**WHAT TO WORK ON:** Return only the stretch of the material below that begins with the line containing "pinky pip: (284, 217)" and ends with the line containing "pinky tip: (553, 399)", exactly; both of those lines belong to it.

**EXCERPTED DATA:**
◇ ◇ ◇ ◇ ◇
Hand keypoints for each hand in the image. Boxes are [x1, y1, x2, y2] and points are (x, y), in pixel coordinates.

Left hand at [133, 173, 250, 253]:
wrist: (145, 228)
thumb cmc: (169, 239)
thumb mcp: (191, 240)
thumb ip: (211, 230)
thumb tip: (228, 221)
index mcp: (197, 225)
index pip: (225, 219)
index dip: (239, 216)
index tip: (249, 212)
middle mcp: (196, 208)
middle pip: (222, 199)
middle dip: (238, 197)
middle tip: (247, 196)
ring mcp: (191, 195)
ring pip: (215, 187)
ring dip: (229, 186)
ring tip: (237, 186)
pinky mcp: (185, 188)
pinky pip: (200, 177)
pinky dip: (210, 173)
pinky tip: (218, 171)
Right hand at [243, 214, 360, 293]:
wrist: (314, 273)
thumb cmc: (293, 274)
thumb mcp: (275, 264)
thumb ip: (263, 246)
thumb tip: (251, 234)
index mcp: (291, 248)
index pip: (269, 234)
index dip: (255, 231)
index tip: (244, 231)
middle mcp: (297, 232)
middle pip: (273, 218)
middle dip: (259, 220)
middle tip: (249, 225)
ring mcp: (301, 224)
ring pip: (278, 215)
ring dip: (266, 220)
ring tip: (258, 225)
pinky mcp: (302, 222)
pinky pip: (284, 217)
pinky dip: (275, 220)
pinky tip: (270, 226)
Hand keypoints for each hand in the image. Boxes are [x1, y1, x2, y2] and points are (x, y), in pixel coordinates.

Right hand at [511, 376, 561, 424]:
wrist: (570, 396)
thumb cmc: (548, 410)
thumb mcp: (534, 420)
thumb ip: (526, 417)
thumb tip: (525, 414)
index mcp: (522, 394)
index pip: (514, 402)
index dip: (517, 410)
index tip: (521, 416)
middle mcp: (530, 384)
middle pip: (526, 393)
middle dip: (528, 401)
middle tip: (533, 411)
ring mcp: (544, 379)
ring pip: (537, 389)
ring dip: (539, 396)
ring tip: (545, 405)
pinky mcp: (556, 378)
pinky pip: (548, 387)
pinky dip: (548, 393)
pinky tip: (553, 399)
◇ ◇ ◇ ◇ ◇
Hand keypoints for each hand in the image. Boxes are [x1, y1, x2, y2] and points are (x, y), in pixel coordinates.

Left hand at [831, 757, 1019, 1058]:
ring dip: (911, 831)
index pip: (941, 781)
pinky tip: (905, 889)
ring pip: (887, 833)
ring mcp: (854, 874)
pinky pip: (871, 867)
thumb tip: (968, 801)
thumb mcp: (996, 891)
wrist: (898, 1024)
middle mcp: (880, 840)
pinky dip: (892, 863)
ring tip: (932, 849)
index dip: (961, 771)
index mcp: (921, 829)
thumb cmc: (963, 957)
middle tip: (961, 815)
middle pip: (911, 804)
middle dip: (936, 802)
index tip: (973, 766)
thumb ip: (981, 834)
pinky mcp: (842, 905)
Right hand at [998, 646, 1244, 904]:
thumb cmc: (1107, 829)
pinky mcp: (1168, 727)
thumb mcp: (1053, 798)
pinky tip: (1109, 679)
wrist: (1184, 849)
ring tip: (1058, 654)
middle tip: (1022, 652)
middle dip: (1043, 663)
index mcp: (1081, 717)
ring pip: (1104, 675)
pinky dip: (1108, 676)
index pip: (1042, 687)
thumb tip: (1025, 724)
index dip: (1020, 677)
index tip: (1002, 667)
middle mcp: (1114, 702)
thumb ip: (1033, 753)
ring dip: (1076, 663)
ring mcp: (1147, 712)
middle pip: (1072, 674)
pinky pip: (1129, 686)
◇ ◇ ◇ ◇ ◇
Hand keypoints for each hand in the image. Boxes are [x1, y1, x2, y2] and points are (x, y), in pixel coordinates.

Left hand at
◇ ◇ ◇ ◇ ◇
**SOLUTION FOR THIS EXERCISE:**
pinky pip: (284, 217)
pinky dip: (275, 220)
pinky tip: (270, 226)
Hand keypoints for each hand in the image. Boxes are [x1, y1, x2, y2] and points are (x, y), in pixel coordinates.

Right hand at [511, 376, 561, 424]:
wrist: (570, 396)
thumb cmc: (548, 410)
thumb mcp: (534, 420)
thumb ip: (526, 417)
thumb tip: (525, 414)
index mcp: (522, 394)
index pip: (514, 402)
index dip: (517, 410)
index tip: (521, 416)
middle mcp: (530, 384)
middle pip: (526, 393)
middle dip: (528, 401)
middle tip: (533, 411)
ring mcp: (544, 379)
ring pip: (537, 389)
ring dip: (539, 396)
ring tip: (545, 405)
pinky mcp: (556, 378)
pinky pip: (548, 387)
pinky dip: (548, 393)
pinky tip: (553, 399)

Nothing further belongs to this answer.